Racism big issue in West: Desai
Reacting to the Shilpa controversy, the Booker Prize-winning author says that racism is a harsh reality there. See Pics
Booker Prize winner Kiran Desai on Friday said that racism was a "reality" in the West and could not be wished away.

Reacting to the recent controversy involving Bollywood actress Shilpa Shetty, Desai noted that though efforts are on to promote multiculturalism in the West, racism was still an "enormous issue".
The author, whose Booker Prize-winning book The Inheritance of Loss itself deals with the dilemma of an immigrant caught between the two cultures of origin and living, recalled that when she was declared as the winner, some people commented "another Indian". "This has an underlying racist tone," she noted.

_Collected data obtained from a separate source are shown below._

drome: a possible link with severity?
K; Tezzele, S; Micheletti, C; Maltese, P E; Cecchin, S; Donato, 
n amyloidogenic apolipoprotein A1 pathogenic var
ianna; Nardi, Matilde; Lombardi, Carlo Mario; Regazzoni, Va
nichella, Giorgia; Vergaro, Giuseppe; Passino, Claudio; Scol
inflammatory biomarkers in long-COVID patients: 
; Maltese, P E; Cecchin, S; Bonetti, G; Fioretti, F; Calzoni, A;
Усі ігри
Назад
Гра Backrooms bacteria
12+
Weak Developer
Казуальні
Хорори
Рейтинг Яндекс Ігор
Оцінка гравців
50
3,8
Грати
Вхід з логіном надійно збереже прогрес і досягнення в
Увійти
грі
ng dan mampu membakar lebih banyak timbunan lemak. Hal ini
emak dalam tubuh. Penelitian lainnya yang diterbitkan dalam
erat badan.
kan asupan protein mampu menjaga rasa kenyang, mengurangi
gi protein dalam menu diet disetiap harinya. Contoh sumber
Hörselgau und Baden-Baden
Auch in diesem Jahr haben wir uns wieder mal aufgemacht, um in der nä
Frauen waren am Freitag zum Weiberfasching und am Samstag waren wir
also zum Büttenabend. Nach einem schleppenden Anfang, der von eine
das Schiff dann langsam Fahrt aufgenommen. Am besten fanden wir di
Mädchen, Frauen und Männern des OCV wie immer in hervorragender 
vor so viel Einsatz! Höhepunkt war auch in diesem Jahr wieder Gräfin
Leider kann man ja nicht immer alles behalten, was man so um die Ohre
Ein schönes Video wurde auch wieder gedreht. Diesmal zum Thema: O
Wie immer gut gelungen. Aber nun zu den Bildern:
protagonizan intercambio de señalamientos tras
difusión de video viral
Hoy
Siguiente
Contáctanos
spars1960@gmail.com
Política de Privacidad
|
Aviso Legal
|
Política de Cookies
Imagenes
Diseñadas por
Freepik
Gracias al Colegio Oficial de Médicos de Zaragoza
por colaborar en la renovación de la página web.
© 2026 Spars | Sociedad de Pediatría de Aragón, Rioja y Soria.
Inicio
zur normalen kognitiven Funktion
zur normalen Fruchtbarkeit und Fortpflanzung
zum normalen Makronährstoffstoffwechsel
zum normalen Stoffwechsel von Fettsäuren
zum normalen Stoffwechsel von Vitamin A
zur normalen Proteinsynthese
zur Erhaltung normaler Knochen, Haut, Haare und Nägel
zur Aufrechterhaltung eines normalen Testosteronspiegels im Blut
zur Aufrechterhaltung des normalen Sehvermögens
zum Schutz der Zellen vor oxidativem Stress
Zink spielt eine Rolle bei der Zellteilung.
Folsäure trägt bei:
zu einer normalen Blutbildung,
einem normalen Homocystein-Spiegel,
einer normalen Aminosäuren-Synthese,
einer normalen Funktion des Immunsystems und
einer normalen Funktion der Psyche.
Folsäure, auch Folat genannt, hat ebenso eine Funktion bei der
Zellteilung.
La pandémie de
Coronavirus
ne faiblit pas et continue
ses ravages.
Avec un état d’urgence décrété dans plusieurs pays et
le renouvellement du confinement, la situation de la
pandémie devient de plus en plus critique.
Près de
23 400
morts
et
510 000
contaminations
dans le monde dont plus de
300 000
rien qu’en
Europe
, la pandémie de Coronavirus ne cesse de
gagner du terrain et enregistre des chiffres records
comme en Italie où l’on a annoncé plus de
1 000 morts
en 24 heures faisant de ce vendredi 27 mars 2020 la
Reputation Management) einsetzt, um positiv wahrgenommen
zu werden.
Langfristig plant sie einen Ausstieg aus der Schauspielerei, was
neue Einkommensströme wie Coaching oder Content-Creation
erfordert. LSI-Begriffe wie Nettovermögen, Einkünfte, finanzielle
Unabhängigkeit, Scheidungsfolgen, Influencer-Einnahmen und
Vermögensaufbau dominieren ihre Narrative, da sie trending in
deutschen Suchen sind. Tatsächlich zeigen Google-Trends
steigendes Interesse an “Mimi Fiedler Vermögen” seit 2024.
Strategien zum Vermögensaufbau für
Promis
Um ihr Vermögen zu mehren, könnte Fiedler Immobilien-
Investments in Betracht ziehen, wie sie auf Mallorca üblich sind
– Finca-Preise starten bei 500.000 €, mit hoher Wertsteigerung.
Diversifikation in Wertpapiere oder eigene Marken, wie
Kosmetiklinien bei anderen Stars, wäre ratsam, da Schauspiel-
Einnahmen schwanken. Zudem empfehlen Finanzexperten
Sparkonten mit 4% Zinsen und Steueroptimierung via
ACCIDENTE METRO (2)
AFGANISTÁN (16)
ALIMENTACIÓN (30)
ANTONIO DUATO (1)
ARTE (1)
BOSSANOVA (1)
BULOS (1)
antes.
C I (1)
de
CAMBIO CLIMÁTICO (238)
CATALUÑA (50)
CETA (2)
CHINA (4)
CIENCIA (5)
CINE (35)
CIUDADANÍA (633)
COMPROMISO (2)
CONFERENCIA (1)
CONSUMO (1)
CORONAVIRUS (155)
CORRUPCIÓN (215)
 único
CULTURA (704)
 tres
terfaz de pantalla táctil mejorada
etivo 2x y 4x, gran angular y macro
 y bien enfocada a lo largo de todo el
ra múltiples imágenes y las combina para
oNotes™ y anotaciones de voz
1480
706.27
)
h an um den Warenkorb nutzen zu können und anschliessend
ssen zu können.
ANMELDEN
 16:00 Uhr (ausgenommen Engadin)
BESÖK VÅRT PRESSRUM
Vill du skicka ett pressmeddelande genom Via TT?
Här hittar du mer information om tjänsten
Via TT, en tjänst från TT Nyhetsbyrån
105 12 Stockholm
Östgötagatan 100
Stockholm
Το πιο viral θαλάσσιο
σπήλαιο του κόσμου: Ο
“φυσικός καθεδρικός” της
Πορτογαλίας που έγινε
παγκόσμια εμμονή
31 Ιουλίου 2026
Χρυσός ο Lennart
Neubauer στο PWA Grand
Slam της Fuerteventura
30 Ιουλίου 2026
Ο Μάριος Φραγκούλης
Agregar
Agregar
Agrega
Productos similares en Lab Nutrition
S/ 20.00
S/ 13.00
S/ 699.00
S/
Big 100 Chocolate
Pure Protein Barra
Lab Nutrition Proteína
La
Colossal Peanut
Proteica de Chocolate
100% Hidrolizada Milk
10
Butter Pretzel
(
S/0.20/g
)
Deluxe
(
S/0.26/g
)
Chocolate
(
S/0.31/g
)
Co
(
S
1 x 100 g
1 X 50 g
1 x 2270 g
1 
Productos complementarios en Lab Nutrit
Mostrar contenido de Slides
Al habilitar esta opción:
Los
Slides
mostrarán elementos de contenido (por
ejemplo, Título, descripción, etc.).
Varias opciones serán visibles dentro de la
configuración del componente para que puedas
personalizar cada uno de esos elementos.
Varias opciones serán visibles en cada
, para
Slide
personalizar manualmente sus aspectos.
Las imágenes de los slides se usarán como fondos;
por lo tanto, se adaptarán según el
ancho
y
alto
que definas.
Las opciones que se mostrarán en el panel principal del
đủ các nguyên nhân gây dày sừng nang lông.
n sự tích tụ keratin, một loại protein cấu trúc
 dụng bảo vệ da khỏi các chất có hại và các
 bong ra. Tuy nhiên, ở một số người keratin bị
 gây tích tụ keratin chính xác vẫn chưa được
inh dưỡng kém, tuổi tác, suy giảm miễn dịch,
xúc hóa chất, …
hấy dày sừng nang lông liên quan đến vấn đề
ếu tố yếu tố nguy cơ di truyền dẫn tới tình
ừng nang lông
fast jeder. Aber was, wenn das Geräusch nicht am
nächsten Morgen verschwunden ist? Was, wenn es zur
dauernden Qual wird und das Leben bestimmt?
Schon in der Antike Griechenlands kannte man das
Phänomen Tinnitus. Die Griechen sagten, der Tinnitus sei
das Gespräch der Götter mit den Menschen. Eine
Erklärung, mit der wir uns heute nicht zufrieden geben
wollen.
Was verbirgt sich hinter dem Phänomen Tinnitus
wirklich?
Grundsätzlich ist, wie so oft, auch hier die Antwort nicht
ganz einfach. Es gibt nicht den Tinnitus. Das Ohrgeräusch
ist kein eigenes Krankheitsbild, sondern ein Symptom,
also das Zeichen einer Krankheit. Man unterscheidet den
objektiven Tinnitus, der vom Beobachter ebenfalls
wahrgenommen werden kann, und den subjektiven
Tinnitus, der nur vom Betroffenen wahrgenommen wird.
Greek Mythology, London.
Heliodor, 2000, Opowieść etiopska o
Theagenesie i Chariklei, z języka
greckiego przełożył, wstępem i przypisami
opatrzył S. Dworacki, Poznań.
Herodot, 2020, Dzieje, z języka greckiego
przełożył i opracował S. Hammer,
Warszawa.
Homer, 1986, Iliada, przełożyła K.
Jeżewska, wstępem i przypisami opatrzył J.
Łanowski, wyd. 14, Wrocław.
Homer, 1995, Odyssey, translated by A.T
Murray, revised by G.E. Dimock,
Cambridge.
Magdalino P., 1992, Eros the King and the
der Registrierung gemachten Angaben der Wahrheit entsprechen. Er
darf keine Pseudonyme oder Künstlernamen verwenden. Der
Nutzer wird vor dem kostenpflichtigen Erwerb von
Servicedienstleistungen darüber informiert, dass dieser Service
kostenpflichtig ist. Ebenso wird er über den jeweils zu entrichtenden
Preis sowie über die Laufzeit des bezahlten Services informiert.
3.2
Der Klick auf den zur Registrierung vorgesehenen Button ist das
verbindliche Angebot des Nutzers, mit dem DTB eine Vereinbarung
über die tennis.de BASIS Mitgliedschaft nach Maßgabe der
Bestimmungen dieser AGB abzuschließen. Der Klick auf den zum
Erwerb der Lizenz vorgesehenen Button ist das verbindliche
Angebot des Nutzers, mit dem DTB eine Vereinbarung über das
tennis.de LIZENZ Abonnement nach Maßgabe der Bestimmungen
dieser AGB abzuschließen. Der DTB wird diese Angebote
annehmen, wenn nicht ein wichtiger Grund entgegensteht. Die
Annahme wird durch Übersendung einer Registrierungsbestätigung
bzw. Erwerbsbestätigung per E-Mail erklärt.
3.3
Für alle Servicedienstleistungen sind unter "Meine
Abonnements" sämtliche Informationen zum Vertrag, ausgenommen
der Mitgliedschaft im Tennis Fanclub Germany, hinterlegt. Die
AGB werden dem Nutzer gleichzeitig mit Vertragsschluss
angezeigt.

Asked about her life after the prize, Desai said that she "realised that now all the time I am talking and travelling.... much different from the pre-Booker period of thinking, reading and writing."
"These days I hardly get any time to read," she added.
Desai said though the Booker gives "a stamp of legitimacy" as a writer with instant recognition and helps in the selling of the book, a lot of factors like "luck and chance" are involved in getting the prize.
"Good writing does not come from prizes, but the prizes helps in getting legitimacy and recognition to the author and the work," she said, adding that she believed that her closeness and genes of her mother, renowned writer mother Anita Desai, played a significant role in her evolution as a writer.
Noting that writing the book brought her "much close to India," she promised that she would frequently visit her roots to understand today's India closely.